## DO THIS
Can you lay out the records starting with the line containing "genus: Parapercis" and going on through the line containing "genus: Pararge" as a two-column CSV with the headers field and value, one row per record, each entry in its own quoted field with any line breaks turned into spaces?

## RECORD LIST
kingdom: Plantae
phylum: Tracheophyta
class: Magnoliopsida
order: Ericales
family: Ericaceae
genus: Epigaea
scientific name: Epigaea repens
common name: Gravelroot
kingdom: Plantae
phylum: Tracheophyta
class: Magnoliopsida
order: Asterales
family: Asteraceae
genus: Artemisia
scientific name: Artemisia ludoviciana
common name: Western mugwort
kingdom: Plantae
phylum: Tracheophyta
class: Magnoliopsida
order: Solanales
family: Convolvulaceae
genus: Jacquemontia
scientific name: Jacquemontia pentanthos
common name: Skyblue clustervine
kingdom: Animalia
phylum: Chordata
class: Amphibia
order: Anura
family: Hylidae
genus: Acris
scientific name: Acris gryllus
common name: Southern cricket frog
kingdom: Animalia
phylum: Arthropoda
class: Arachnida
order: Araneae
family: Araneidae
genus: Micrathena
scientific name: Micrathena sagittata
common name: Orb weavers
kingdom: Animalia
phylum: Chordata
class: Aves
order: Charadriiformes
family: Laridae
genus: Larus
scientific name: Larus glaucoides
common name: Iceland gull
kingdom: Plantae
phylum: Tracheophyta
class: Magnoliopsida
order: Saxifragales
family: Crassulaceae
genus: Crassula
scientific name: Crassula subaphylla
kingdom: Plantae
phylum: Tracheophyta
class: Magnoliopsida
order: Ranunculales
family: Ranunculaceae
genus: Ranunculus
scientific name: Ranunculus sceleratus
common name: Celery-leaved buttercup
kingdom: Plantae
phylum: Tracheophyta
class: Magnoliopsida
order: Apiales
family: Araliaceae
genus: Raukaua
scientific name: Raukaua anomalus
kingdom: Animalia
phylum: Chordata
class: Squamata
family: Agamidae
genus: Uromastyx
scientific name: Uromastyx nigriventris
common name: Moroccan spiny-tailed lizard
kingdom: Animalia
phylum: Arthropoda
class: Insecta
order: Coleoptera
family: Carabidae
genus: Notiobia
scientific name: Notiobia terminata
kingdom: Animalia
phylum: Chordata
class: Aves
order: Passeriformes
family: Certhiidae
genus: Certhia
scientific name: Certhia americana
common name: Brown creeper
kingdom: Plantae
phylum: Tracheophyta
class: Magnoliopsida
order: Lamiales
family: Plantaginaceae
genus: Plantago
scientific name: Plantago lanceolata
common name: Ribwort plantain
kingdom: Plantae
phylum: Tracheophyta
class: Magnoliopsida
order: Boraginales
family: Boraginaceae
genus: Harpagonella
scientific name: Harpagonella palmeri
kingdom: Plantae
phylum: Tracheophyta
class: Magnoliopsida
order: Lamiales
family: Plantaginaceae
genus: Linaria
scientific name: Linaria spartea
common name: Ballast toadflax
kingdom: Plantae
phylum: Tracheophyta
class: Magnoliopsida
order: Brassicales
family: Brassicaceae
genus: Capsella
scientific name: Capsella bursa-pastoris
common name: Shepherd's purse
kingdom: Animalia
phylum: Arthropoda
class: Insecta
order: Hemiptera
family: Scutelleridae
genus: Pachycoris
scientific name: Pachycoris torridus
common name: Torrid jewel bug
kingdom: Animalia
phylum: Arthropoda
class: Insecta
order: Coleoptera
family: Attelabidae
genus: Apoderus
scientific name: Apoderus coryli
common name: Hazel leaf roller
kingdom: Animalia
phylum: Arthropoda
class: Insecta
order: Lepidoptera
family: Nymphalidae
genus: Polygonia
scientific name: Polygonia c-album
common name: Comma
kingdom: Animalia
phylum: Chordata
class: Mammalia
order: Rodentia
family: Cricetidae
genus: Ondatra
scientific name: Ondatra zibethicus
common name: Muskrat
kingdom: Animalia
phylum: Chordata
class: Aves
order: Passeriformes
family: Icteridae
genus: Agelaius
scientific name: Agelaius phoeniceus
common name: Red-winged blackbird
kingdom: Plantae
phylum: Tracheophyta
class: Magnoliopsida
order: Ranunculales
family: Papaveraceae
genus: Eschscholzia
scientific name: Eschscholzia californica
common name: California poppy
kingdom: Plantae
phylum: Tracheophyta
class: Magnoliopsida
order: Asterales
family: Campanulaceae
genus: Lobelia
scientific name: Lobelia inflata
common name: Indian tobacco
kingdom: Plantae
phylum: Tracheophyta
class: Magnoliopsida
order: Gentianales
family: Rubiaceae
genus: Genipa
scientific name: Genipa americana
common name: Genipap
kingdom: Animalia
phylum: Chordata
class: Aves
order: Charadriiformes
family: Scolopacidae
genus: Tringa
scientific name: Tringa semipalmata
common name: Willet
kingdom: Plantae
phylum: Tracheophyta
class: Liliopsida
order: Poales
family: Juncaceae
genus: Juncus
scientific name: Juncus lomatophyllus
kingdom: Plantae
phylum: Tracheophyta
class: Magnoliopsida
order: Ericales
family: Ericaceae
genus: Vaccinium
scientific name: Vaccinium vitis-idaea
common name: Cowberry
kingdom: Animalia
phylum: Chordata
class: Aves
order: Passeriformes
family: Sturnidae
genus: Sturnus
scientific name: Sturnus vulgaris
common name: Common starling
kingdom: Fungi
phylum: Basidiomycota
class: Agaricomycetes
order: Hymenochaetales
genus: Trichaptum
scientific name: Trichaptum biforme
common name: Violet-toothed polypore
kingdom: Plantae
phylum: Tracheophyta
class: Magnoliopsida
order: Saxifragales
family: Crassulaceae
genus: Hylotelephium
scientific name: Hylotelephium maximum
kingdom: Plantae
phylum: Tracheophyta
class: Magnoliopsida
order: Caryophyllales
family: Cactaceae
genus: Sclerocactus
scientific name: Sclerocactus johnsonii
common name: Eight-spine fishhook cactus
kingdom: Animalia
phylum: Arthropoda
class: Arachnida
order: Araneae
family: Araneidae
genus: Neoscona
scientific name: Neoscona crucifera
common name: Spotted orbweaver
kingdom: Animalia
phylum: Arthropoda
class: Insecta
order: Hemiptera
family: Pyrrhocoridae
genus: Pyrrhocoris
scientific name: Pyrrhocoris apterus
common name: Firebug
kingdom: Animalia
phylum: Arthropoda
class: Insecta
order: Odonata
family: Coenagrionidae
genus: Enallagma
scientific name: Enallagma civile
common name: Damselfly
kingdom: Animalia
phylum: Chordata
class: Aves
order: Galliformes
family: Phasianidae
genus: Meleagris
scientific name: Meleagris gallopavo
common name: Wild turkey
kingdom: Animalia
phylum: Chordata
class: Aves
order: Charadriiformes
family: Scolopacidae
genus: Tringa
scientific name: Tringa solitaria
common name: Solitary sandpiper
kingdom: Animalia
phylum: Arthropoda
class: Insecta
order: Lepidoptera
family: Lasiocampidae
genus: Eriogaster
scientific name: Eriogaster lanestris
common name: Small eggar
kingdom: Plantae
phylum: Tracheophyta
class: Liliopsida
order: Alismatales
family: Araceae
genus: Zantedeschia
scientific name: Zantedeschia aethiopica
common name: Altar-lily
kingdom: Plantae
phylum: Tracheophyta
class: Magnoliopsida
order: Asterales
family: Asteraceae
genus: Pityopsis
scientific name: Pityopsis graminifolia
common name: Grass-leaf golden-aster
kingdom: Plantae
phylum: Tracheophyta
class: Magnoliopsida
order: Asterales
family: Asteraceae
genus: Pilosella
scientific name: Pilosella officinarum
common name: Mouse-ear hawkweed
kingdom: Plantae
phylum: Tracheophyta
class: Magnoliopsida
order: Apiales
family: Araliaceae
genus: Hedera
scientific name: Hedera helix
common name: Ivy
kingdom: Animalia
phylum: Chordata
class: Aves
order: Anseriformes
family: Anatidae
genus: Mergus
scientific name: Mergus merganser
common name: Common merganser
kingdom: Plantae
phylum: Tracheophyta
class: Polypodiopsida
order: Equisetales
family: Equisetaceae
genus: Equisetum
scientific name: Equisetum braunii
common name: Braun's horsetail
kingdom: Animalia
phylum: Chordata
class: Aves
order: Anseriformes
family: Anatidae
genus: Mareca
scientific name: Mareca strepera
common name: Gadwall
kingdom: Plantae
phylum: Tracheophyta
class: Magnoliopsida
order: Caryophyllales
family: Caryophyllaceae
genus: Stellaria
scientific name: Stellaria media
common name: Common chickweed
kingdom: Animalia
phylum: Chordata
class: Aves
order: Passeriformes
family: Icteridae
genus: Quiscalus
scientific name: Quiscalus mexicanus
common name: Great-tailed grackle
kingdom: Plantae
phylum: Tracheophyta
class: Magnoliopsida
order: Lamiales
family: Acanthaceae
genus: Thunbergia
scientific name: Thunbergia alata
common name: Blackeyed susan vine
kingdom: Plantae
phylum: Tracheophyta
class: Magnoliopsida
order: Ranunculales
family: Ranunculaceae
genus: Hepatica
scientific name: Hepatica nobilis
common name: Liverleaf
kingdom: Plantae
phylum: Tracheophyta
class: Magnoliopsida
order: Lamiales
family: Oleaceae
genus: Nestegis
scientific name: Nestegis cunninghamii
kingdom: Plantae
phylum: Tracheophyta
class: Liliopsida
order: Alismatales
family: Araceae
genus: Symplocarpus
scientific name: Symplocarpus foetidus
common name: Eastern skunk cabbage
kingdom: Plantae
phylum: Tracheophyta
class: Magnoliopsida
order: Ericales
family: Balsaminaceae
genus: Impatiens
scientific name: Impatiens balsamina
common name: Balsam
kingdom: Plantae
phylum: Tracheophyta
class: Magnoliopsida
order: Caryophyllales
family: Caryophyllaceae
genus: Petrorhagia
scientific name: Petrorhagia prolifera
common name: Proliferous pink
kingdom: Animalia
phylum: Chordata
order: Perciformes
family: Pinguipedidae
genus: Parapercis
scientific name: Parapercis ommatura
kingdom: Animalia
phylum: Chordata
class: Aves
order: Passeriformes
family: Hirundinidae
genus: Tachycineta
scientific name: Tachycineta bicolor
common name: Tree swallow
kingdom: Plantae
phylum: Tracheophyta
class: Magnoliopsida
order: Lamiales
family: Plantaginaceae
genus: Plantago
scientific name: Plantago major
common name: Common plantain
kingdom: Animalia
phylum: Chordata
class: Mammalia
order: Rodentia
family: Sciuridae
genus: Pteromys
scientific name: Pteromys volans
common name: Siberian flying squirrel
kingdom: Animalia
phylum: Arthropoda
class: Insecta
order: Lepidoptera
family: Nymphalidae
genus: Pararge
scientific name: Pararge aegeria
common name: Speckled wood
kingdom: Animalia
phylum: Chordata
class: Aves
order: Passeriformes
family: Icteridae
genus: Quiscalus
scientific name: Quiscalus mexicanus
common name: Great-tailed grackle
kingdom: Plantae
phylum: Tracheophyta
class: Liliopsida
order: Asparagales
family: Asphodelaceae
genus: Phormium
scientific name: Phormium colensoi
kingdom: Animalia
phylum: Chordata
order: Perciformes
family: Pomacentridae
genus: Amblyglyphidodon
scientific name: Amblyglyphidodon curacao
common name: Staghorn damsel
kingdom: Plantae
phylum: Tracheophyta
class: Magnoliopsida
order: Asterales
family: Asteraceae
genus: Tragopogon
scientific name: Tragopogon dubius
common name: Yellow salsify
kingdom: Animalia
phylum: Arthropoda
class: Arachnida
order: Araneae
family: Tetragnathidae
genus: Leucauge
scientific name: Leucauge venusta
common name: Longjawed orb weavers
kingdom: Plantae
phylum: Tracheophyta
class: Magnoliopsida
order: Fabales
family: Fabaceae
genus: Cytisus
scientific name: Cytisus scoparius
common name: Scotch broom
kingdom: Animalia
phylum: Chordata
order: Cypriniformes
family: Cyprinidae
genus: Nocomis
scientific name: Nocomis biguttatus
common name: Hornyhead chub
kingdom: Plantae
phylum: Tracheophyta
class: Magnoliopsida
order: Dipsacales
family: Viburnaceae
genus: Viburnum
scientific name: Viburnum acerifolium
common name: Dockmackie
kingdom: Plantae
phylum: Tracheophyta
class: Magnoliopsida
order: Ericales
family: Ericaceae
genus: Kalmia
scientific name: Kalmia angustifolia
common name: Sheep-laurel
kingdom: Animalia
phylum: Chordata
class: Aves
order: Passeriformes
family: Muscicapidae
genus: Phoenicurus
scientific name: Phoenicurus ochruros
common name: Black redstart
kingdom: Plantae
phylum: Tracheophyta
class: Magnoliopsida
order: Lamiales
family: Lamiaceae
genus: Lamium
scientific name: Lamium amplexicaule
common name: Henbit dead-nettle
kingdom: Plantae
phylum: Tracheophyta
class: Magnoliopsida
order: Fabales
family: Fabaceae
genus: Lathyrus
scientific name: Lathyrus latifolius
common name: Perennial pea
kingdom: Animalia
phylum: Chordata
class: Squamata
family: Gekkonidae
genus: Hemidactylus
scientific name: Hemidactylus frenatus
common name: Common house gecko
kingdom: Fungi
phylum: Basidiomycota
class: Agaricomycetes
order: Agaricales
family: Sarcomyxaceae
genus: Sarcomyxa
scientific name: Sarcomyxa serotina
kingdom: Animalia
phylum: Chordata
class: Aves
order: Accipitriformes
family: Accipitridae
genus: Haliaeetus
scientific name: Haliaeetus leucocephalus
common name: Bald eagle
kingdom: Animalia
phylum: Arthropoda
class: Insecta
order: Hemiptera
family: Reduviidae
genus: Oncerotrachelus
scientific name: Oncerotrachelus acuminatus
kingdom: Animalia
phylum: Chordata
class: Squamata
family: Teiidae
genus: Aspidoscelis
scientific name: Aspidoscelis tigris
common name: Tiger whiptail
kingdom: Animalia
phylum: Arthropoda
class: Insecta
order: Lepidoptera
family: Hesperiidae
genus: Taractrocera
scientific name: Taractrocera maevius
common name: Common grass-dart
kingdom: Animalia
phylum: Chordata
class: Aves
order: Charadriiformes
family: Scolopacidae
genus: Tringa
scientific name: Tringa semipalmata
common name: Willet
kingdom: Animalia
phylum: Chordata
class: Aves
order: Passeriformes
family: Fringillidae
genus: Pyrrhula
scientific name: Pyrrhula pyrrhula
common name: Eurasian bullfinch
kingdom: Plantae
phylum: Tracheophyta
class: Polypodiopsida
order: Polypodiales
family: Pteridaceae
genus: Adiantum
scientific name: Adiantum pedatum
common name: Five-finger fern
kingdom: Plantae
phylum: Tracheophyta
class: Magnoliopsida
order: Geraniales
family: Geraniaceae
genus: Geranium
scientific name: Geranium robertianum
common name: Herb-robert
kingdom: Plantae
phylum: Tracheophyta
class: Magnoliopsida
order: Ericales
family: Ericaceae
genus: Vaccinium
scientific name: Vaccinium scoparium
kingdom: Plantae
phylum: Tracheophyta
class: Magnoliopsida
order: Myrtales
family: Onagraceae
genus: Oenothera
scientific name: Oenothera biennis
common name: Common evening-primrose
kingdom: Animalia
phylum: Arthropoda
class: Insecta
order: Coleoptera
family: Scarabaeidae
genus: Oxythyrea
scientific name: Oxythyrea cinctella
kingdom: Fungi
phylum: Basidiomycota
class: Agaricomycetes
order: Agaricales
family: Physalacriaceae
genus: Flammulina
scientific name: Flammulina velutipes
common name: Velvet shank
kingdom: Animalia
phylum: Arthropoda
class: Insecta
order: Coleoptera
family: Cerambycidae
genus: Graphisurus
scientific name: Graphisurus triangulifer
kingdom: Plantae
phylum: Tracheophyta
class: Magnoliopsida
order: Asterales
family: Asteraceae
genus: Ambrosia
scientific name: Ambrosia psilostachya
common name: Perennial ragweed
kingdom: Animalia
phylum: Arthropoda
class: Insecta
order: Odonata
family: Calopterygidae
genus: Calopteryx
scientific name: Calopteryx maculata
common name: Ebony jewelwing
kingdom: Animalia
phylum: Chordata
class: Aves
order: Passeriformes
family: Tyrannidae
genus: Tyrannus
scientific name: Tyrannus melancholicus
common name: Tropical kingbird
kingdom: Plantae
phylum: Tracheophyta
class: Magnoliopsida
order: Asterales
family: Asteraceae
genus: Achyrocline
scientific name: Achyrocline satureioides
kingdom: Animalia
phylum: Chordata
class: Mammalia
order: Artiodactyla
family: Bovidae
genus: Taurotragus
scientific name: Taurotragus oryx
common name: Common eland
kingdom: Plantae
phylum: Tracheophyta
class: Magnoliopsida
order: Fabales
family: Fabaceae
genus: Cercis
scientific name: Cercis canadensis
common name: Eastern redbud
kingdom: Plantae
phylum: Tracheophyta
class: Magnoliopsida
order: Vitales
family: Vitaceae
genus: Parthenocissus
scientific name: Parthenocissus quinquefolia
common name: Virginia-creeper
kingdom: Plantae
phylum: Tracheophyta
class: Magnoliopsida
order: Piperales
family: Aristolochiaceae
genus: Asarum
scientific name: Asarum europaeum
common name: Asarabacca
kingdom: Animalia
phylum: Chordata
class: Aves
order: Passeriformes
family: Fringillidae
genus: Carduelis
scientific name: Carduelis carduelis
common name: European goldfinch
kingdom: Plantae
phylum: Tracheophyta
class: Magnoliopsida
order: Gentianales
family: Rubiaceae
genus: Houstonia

## EXPECTED ANSWER
field,value
"genus:","Parapercis"
"scientific name:","Parapercis ommatura"
"kingdom:","Animalia"
"phylum:","Chordata"
"class:","Aves"
"order:","Passeriformes"
"family:","Hirundinidae"
"genus:","Tachycineta"
"scientific name:","Tachycineta bicolor"
"common name:","Tree swallow"
"kingdom:","Plantae"
"phylum:","Tracheophyta"
"class:","Magnoliopsida"
"order:","Lamiales"
"family:","Plantaginaceae"
"genus:","Plantago"
"scientific name:","Plantago major"
"common name:","Common plantain"
"kingdom:","Animalia"
"phylum:","Chordata"
"class:","Mammalia"
"order:","Rodentia"
"family:","Sciuridae"
"genus:","Pteromys"
"scientific name:","Pteromys volans"
"common name:","Siberian flying squirrel"
"kingdom:","Animalia"
"phylum:","Arthropoda"
"class:","Insecta"
"order:","Lepidoptera"
"family:","Nymphalidae"
"genus:","Pararge"